Step 6: Final contradiction. By Step 3, N is an elementary abelian r-subgroup for some prime r and we assume $|N|=r^n$ , $n\in \mathbb {N}$ . By the normaliser–centraliser theorem, $n> 1$ .

Let $\lambda \in \mbox {Irr}(N)$ be a nonprincipal character and $T:=I_G(\lambda )$ . By Step 5, ${|T|}/{\theta (1)}\in {\mathrm{cod}}(G)$ for all $\theta \in \mbox {Irr}(T|\lambda )$ .

Since N is abelian by Step 1, $|\mbox {Irr}(N)|=|N|$ . Therefore, $|N|=|\mbox {Irr}(N)|> |G:T|$ since $|G:T|$ is the number of conjugates of $\lambda $ in G which are all contained in $\mbox {Irr}(N)$ .

We now show that $q^3$ is the largest power of a prime that divides the order of ${}^2G_2(q)$ . Note that the order of ${}^2G_2(q)$ is $q^3(q^3+1)(q-1)$ . We first observe that $q^3+1=2^k$ has no integer solution, and thus $q^3+1$ is divisible by a prime greater than or equal to $5$ . We also note that either $q^3+1$ or $q-1$ is divisible by $4$ but not both, and thus the largest power of $2$ that divides $(q^3+1)(q-1)$ is less than $q^3$ . Suppose that r is an odd prime that divides $(q^3+1)(q-1)$ . Since $\gcd (q+1,q-1)=2$ , the largest power of r that divides $(q^3+1)(q-1)$ is also less than $q^3$ . Thus, $q^3$ is the largest power of a prime that divides the order of ${}^2G_2(q)$ . Thus, $|N| \leq q^3$ .

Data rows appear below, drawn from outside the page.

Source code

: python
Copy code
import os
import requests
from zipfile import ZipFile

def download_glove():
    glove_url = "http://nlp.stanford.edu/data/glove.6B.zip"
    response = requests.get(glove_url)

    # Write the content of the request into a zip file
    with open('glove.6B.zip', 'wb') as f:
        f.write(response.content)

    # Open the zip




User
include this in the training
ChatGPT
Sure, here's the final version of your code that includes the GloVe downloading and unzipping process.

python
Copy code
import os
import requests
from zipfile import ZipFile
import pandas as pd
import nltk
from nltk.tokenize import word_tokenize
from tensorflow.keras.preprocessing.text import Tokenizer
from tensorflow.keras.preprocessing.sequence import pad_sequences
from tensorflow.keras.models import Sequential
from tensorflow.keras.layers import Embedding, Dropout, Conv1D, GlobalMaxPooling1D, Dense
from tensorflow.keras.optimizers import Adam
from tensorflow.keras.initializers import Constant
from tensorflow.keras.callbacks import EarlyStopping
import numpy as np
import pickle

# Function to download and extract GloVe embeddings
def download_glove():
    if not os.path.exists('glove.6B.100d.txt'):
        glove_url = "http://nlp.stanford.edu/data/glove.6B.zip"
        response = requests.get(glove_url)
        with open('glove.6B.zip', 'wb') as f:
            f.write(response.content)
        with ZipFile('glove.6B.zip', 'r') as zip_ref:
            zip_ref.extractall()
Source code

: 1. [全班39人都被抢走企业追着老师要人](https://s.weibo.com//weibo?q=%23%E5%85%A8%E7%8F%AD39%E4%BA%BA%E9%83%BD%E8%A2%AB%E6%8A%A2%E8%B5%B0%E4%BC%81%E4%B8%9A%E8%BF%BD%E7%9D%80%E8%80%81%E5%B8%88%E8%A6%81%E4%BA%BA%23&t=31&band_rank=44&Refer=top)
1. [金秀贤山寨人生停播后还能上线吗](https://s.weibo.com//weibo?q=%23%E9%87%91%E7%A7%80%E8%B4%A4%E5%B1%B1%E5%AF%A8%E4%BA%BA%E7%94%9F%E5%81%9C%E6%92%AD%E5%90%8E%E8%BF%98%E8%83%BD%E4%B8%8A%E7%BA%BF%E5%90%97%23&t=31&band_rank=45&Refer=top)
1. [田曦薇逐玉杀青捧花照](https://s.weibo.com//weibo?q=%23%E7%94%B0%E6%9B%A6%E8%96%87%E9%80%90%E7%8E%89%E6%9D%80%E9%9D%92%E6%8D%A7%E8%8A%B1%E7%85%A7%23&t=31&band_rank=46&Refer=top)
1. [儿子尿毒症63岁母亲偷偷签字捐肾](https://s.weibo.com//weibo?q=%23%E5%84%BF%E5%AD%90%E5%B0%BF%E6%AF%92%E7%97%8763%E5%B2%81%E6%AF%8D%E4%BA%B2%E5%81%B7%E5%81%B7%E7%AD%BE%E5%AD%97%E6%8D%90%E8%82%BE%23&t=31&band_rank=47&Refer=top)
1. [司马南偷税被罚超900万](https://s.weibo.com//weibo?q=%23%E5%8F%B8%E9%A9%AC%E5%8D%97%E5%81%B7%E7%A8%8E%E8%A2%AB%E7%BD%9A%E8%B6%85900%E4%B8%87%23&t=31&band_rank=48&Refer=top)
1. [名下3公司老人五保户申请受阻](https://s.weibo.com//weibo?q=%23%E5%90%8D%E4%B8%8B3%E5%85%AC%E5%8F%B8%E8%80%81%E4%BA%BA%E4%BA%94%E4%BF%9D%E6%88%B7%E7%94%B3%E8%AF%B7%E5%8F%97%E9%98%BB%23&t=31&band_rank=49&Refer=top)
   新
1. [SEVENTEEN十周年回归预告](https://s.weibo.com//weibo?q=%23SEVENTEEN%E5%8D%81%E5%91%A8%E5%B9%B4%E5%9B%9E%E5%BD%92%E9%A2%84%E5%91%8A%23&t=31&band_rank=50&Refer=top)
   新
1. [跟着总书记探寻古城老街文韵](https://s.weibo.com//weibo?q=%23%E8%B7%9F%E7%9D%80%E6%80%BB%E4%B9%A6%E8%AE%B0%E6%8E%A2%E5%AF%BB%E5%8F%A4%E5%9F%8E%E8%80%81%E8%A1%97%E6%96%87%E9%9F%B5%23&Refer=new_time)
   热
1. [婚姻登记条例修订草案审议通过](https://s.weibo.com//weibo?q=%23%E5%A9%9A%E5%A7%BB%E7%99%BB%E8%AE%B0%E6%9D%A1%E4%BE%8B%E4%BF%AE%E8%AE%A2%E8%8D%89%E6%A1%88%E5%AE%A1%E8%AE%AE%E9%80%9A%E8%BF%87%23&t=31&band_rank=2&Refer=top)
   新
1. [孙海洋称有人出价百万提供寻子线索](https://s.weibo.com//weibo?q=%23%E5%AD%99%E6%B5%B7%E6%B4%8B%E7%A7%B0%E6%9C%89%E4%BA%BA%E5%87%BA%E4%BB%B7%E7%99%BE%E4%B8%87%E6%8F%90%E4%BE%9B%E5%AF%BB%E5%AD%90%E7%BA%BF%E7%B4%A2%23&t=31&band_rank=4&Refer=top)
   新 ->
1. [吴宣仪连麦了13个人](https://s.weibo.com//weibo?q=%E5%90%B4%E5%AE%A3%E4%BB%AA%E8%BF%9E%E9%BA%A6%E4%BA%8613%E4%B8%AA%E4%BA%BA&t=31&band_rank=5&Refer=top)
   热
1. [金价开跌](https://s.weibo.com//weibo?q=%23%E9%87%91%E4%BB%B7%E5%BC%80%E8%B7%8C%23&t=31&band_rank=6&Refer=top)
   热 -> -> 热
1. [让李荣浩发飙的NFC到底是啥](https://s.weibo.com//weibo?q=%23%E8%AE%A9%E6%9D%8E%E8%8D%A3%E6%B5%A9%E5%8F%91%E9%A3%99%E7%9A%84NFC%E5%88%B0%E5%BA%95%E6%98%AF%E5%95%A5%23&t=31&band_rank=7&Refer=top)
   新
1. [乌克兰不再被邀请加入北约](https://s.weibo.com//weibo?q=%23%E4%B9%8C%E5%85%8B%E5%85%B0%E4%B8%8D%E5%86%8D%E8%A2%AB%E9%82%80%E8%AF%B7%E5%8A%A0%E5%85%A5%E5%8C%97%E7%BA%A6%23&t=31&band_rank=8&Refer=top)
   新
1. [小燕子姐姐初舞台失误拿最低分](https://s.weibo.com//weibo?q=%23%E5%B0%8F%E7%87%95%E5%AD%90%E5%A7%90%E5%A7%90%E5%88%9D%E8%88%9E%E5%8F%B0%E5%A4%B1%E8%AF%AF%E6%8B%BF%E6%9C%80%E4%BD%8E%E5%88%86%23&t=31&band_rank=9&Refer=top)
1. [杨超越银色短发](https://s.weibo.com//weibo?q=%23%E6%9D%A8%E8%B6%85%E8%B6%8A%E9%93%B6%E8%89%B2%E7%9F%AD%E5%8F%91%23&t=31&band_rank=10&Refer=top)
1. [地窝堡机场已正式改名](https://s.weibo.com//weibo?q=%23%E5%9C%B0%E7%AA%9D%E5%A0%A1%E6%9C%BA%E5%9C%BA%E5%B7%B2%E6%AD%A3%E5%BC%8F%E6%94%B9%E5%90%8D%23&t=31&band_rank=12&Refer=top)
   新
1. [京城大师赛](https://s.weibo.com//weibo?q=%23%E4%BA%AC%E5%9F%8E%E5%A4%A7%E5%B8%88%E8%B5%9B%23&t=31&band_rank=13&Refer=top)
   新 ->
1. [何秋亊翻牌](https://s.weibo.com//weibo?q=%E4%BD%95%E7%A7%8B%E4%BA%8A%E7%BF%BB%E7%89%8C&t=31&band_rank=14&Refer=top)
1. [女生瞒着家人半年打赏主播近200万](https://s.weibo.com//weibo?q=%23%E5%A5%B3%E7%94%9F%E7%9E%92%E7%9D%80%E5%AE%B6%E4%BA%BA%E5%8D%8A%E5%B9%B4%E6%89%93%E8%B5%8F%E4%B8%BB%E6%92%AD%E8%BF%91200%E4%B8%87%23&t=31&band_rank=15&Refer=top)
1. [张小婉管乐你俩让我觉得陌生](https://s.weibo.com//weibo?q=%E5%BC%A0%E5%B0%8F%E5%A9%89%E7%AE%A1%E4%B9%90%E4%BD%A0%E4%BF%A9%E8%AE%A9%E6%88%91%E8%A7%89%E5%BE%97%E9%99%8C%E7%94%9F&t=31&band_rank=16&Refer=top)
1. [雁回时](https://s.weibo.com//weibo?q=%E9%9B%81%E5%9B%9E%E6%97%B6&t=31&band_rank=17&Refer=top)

Let K be a maximal subgroup of ${}^2G_2(q)$ such that $T/N \leq K$ . If K is of type P in Lemma 2.3, then $|G:T| \ge q^3+1$ , and it is clear that $q^3+1>q^3$ , which is a contradiction. If K is of type $ C_{R_{0}(i)}$ , then $|G:T| \ge q^2 (q^2 - q + 1)> q^3 $ , which is a contradiction. If K is of type $N_{R_{0} \langle i ,j \rangle }$ , then $|G:T| \ge { q^3( q^2 - q + 1 ) ( q - 1) }/{ 12 (q+1) }$ , thus $|G:T|> q^3$ , which is a contradiction. If K is of type $M^{+}W^{+}$ , then $|G:T| \ge { q^3( q^2 - q + 1 ) ( q - 1) }/{ 6 ( q +\! \sqrt { 3q } + 1 )}$ , and thus $|G:T|> q^3$ , which is a contradiction. If K is of type $M^{-}W^{-}$ , then $|G:T| \ge { q^3( q^2 - q + 1 ) ( q - 1) }/{ 6 ( q -\! \sqrt { 3q } + 1 )}$ , and thus $|G:T|> q^3$ , which is a contradiction. If K is of type $C_{R_0}(\Psi _{ \alpha })$ , then $|G:T| \ge {q^3(q^3+1)(q-1)}/{q_0^3(q_0^3+1)(q_0-1)}$ , where $q=q_0^{\alpha }$ , $\alpha $ a prime. Thus, $|G:T|> q^ {3}$ , which is a contradiction.